## DATA RECORDS
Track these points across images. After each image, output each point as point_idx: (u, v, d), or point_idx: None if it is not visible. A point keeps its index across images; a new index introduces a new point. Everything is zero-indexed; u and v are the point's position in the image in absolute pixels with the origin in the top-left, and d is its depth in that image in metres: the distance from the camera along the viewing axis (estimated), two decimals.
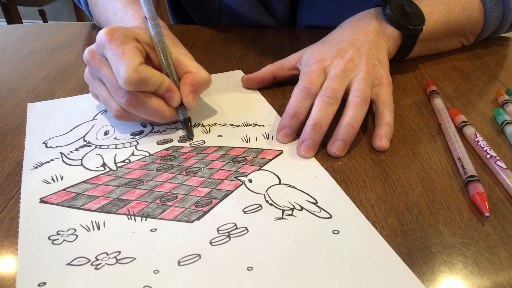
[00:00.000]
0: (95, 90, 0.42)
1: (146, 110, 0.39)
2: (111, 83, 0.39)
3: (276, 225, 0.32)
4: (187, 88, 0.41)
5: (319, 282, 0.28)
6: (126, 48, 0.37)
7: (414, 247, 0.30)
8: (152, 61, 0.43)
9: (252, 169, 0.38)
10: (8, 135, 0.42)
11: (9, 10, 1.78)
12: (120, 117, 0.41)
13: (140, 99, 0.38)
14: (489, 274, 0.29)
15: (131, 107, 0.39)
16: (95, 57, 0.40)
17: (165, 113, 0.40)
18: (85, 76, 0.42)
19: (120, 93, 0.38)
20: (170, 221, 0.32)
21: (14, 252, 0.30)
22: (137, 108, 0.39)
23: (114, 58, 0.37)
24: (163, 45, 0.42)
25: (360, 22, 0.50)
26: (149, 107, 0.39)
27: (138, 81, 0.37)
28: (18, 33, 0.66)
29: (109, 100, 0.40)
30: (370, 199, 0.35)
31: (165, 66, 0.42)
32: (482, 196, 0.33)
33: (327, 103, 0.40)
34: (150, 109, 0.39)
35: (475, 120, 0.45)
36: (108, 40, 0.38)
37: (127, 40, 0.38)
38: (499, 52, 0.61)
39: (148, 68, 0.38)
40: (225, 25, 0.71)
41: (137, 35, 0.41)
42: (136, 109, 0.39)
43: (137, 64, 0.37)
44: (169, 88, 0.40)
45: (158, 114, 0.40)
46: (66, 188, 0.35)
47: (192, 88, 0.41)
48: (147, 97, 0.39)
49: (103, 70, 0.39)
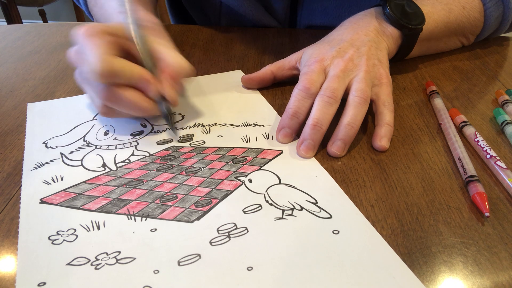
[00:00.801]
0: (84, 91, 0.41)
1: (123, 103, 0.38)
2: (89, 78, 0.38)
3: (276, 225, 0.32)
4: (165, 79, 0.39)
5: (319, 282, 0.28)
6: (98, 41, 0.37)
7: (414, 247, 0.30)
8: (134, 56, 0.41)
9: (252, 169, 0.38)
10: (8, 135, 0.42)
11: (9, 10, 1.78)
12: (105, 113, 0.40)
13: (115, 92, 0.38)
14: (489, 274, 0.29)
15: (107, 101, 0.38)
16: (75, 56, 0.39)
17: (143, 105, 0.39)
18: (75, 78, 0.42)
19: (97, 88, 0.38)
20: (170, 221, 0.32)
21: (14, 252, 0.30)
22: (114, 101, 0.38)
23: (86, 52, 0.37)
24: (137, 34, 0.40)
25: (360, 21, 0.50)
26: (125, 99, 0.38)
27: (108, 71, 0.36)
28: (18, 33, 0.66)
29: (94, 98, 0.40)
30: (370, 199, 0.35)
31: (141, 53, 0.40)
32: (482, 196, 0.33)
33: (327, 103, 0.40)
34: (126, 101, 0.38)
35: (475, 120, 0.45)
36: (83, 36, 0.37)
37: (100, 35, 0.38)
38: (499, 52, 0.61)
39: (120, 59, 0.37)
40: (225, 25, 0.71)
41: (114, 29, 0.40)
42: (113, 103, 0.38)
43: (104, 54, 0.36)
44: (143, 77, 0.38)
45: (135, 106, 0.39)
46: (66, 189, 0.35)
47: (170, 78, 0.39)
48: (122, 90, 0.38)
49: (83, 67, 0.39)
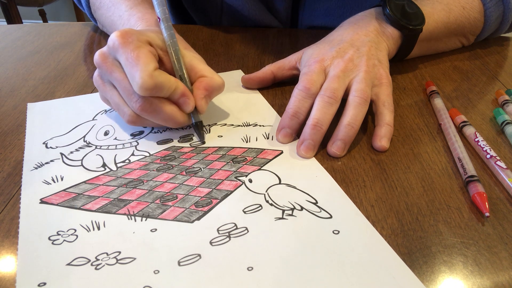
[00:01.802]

* * *

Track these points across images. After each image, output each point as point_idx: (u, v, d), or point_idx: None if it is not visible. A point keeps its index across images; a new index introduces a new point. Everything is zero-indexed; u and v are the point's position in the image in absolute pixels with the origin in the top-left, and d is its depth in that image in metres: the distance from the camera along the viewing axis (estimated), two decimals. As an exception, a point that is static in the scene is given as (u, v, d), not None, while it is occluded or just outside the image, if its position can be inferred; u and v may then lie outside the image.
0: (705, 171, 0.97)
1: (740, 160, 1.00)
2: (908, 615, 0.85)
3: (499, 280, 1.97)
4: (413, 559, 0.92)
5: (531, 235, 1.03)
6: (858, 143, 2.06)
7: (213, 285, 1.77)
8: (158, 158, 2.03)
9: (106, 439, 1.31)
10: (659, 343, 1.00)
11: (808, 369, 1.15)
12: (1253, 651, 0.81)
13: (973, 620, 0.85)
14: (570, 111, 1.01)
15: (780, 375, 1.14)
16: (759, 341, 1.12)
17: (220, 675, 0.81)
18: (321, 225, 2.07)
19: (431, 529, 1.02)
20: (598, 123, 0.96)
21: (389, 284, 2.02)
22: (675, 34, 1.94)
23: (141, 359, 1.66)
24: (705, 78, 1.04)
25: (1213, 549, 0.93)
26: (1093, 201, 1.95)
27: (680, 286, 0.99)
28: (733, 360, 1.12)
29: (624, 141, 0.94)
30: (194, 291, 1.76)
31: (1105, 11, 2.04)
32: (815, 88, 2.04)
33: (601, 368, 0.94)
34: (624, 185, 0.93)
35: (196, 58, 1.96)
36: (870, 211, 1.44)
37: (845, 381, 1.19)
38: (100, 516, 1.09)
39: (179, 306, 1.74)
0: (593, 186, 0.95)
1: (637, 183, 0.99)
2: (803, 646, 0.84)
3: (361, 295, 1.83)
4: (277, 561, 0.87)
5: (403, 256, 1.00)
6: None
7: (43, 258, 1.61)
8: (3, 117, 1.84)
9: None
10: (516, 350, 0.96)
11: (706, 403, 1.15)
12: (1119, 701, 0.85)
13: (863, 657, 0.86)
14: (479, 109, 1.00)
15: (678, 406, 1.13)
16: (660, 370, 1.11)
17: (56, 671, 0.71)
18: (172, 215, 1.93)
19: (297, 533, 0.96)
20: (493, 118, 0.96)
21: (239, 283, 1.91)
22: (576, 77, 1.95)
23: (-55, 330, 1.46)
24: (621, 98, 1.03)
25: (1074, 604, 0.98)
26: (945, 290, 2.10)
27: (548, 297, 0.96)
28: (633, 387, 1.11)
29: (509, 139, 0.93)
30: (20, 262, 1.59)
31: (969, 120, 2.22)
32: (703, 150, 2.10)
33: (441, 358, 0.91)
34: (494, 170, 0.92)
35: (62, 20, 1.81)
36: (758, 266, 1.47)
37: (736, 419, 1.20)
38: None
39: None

## EXERCISE
In the material above, one part opens with the line containing "42: (136, 109, 0.39)" and closes with the line containing "[00:01.802]". Write out that part exactly and skip its pictures.

## EXERCISE RESULT
42: (136, 109, 0.39)
43: (137, 64, 0.37)
44: (169, 88, 0.40)
45: (158, 114, 0.40)
46: (66, 188, 0.35)
47: (192, 88, 0.41)
48: (147, 97, 0.39)
49: (103, 70, 0.39)
[00:00.801]
0: (84, 91, 0.41)
1: (123, 103, 0.38)
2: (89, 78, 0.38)
3: (276, 225, 0.32)
4: (165, 79, 0.39)
5: (319, 282, 0.28)
6: (98, 41, 0.37)
7: (414, 247, 0.30)
8: (134, 56, 0.41)
9: (252, 169, 0.38)
10: (8, 135, 0.42)
11: (9, 10, 1.78)
12: (105, 113, 0.40)
13: (115, 92, 0.38)
14: (489, 274, 0.29)
15: (107, 101, 0.38)
16: (75, 56, 0.39)
17: (143, 105, 0.39)
18: (75, 78, 0.42)
19: (97, 88, 0.38)
20: (170, 221, 0.32)
21: (14, 252, 0.30)
22: (114, 101, 0.38)
23: (86, 52, 0.37)
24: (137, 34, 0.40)
25: (360, 21, 0.50)
26: (125, 99, 0.38)
27: (108, 71, 0.36)
28: (18, 33, 0.66)
29: (94, 98, 0.40)
30: (370, 199, 0.35)
31: (141, 53, 0.40)
32: (482, 196, 0.33)
33: (327, 103, 0.40)
34: (126, 101, 0.38)
35: (475, 120, 0.45)
36: (83, 36, 0.37)
37: (100, 35, 0.38)
38: (499, 52, 0.61)
39: (120, 59, 0.37)
40: (225, 25, 0.71)
41: (114, 29, 0.40)
42: (113, 103, 0.38)
43: (104, 54, 0.36)
44: (143, 77, 0.38)
45: (135, 106, 0.39)
46: (66, 189, 0.35)
47: (170, 78, 0.39)
48: (122, 90, 0.38)
49: (83, 67, 0.39)
[00:01.802]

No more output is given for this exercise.